The Rise and Fall of Jim Crow
Written, Produced and Directed by Bill Jersey | 2002 | 56min
The Rise and Fall of Jim Crow offers the first comprehensive look at race relations in America between the Civil War and the Civil Rights Movement. This definitive four-part series documents a brutal and oppressive era rooted in the growing refusal of many Southern states to grant slaves freed in the Civil War equal rights with whites. A life of crushing limitation for Southern Blacks, defined by legal segregation known as “Jim Crow” – after a minstrel routine in which whites painted their faces black – shaped the social, political and legal history of the period. In 1954, with the Supreme Court decision in Brown vs. Board of Education, the Jim Crow laws and way of life began to fall.

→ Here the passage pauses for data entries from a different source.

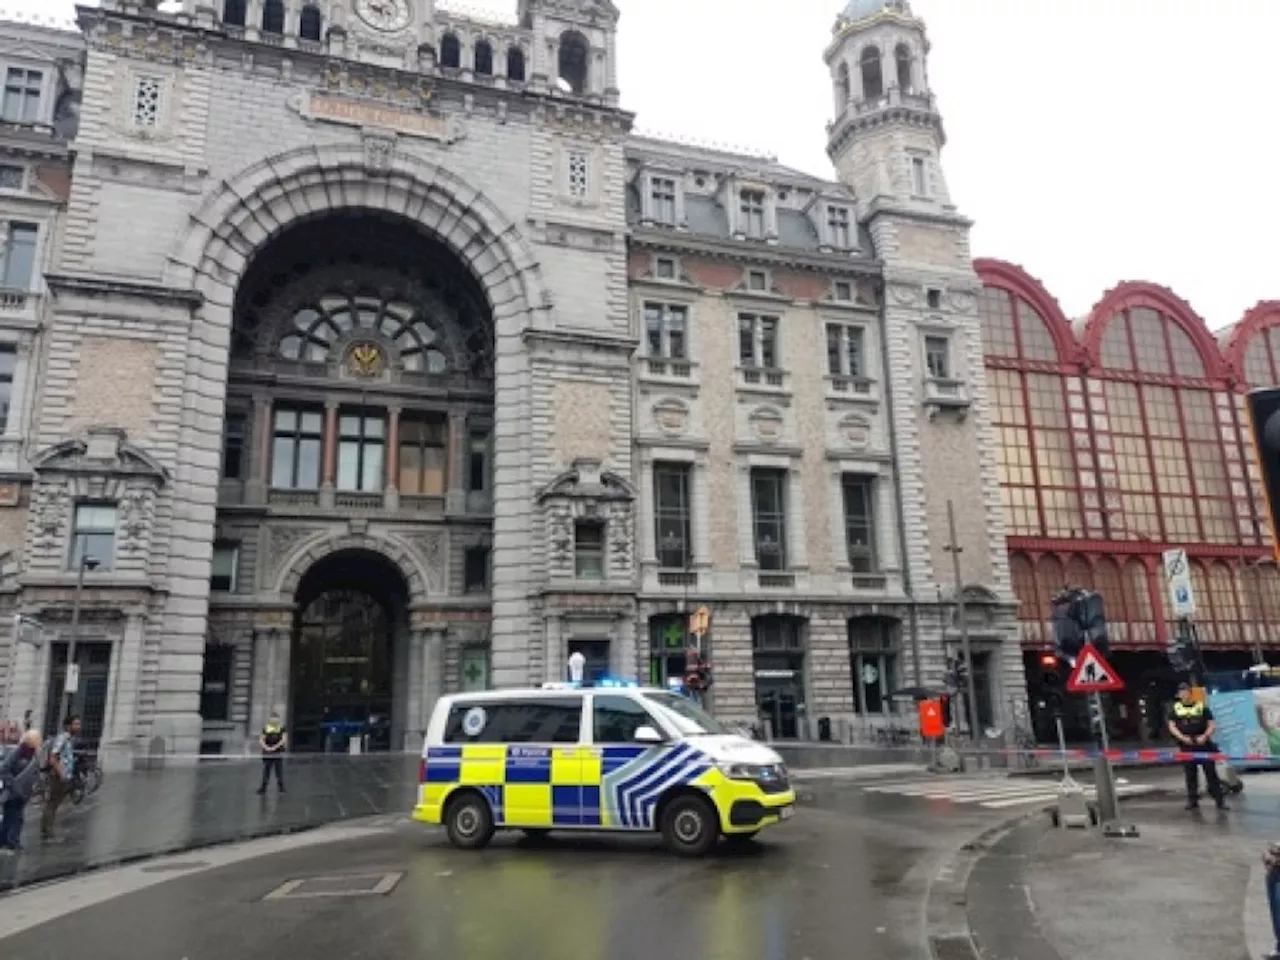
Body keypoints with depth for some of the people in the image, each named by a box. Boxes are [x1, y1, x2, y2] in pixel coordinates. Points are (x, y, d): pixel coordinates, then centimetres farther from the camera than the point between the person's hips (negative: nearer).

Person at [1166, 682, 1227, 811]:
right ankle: (1192, 800, 14)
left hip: (1204, 745, -2)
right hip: (1187, 746, 2)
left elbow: (1212, 725, 1)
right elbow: (1172, 726, 4)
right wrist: (1182, 737, -12)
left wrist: (1205, 736, -16)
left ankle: (1220, 799, 5)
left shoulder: (1202, 706, 2)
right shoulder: (1175, 708, 6)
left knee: (1211, 772, -1)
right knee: (1190, 774, 7)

RISE AND FALL OF JIM CROW “TERROR AND TRIUMPH,” | Written, Produced and Directed by Bill Jersey | 2002 | 56min
The final episode, “Terror and Triumph,” examines the surge of black activism that took place after World War II. Prolonged legal battles led to Supreme Court decisions that opened doors and restored voting rights for blacks. The battle for freedom, dignity, and opportunity throughout America continued through the ’50s and ’60s — and in many respects, continues today.
Red Summer/Winter Blues– a screening of the work in progress by Middle Passage Productions
Red Summer/Winter Blues is the untold story of black resistance and uprising for seven months in 1919. The bloody attacks prompted James Weldon Johnson, then the NAACP’s field secretary, to call it the “Red Summer.” The movement born from the Red Summer laid the groundwork for the Harlem Renaissance, the Civil Rights Movement and today’s Black Lives Matter movement.